Last week, the annual Dairy Industry Newsletter conference was held in London during what many described as the longest ever downturn in UK milk prices.

First Milk is paying a price close to 16p/litre (20.5c/l), Lactalis not much better at 16.5p/l, Meadow Foods to 17p/l and Belton Cheese about 19p/l (24.5c/l).

Across the industry, some farmers are getting as low as 13p/l (16.7c/l) while others who have contracted milk are getting up to 40p/l (51c/l). So it’s doom and gloom and has been for at least 24 months now in the UK.

Some industry analysts suggest UK market sentiment has turned positive and there are some signs the market is recovering.

Why? The handbrake has been firmly pulled on milk supplies. Traders who are selling dairy feel they have hit the bottom and are beginning to look towards selling 2017 product.

The latest figures indicate UK daily milk volumes collected are sliding and sliding fast. Figures now are about 4% to 5% lower than the same time last year, equivalent to a daily reduction of about 2m litres per day (see Figure 1). Some UK experts suggest peak milk will be well back, maybe up to 2m litres.

What else is driving supply down? Cow slaughterings are up, as sterling is helping cow meat sales. However, the biggest driver of lower milk volumes is the milk price to feed price ratio.

Milk price

Milk price as low as it has been for the last 10 years and feed is over £200/t and hence a ratio of 0.9 MP:FP means it is costing more in feed than a farmer is getting back in milk. There is usually a lag in response to this ratio, but given the situation, industry experts believe the reaction could be sharper.

There is still plenty of milk, but as a farmer who has been getting a poor milk price for the last two years said: “Why would I buy more meal to drive milk yields when I’m not getting paid as much for the milk?”

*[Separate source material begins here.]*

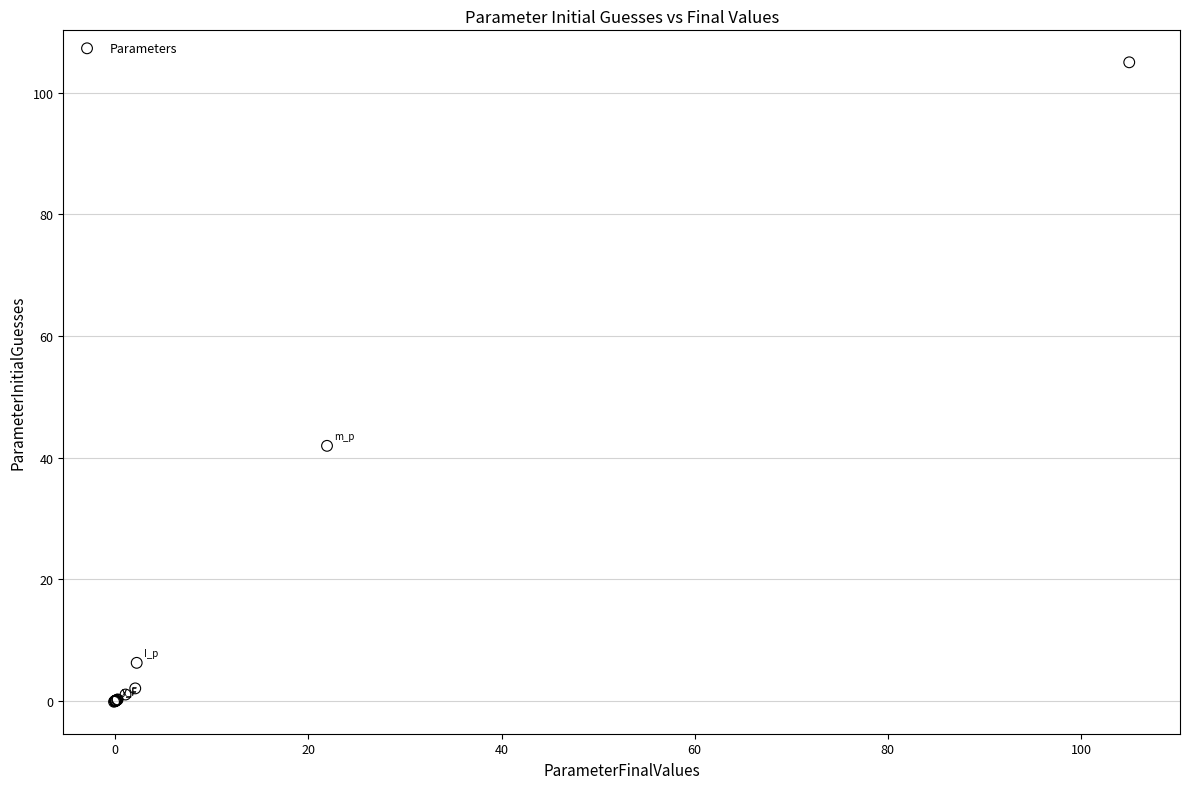

What Y value in the scatter plot is closest to 52?

41.9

Over half the UK calved last autumn, so those cows will be out at grass now and most are over 200 days in milk, so they will be fed less and less supplementary feed.

Intervention ‘almost’ full

Speaking in London, EU Commission official Tom Tynan said the Commission would have to look seriously at intervention volume limits and stores over the coming days because the volumes of product (especially skim milk powder) going in at the moment is extraordinary.

He said: “When I saw the figure of 22,000t of skim milk powder going into intervention last week, I was amazed. We thought figures of 12,000 and 14,000 were strong, but 22,000 was unbelievable. The intervention ceiling will be reached within two weeks at that sort of pace.”

However, when questioned, the EU official suggested the Commission will continue to support the sector. He said: “The sector has a positive trade balance of €9bn, so we will continue to support the 700,000 farmers in the sector. The Commission is as concerned as you are and we have used every possible tool to try to help the sector, especially since the Russian ban on EU product was imposed last year.”

Who will turn the lights out? - Dairy

There was very little room for any optimism at the second day of the conference in London. Speaker after speaker talked about the prospect for a long time of low milk prices unless something changed to reduce supply.

A combination of expected milk following EU quota removal coupled with Russian, Chinese and global factors have all created the current low global commodity prices.

There were seven speakers in the final session of the Dairy Industry conference in London. David Dobbin, CEO Dale Farm, and Jim Bergin (pictured), CEO Glanbia Ingredients Ireland, spoke representing the northern and southern Irish milk pools respectively.

The topic for discussion was the new market crisis – managing the extremes of dairy market volatility, but many speakers didn’t address the topic at all.

Jim Bergin outlined the recently launched Milkflex loans to farms and a history of the Glanbia fixed milk price schemes.

Among other points, David Dobbin emphasised the need for Northern Ireland farmers to improve productivity.

He said: “It is clear the bottom quartile of farmers have an opportunity to increase margin by 5p/litre by better genetics, etc. Yes, there is a role for co-ops to manage volatility and they must be more market-orientated.”